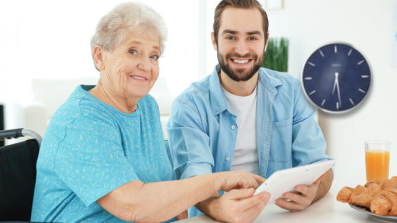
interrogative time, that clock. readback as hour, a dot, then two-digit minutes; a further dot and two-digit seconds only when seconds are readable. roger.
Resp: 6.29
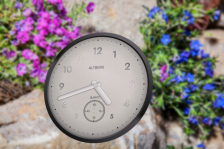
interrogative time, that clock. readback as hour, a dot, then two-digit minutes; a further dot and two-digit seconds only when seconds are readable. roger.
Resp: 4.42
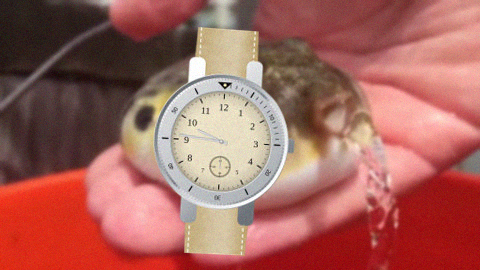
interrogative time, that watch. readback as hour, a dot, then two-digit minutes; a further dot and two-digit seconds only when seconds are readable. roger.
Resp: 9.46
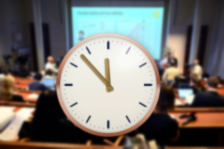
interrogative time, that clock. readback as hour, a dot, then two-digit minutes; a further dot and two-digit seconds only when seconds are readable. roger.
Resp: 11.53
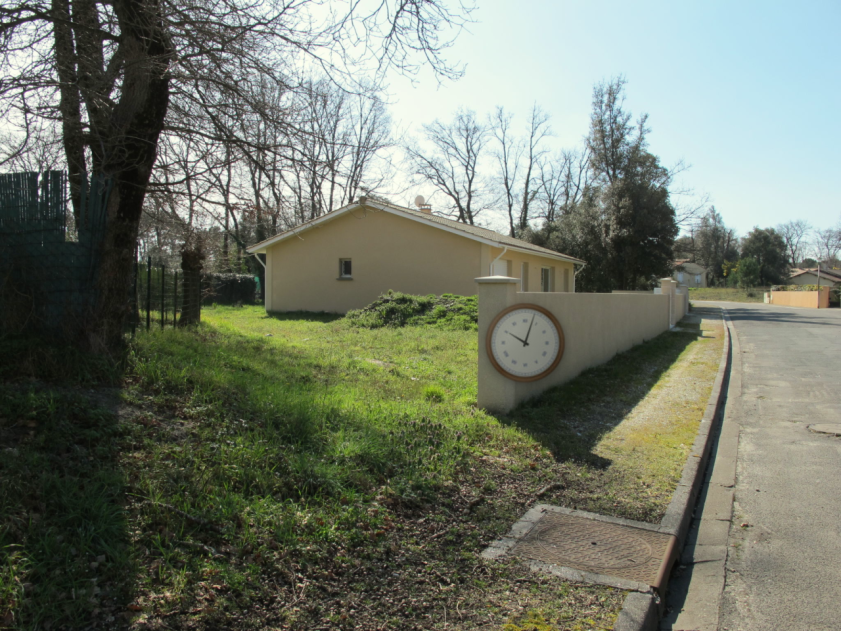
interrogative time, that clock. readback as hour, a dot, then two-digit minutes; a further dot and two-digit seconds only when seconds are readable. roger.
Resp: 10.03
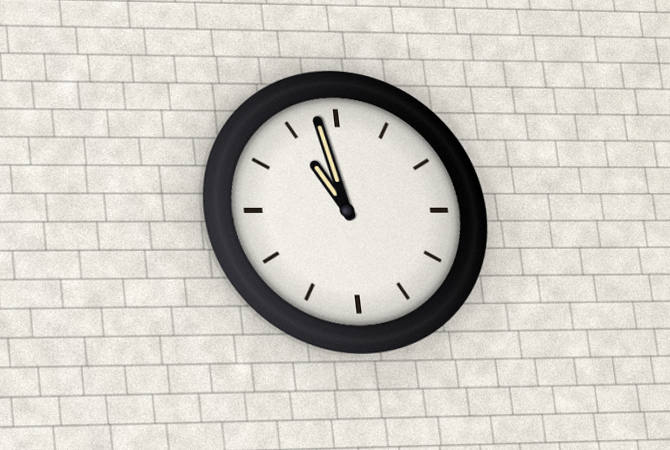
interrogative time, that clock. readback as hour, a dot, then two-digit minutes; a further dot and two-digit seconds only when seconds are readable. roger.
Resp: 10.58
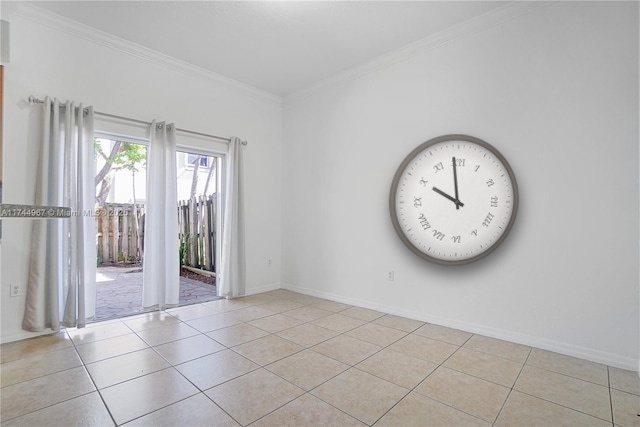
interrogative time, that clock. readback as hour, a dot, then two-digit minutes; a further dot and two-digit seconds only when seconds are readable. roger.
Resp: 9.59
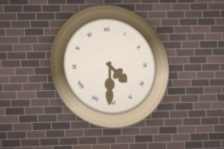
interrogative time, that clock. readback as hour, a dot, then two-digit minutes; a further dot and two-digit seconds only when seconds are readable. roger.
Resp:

• [TASK DETAILS]
Pick out every line in the data above that contains the word "Resp", and copy each one.

• [FULL OUTPUT]
Resp: 6.29
Resp: 4.42
Resp: 9.46
Resp: 11.53
Resp: 10.03
Resp: 10.58
Resp: 9.59
Resp:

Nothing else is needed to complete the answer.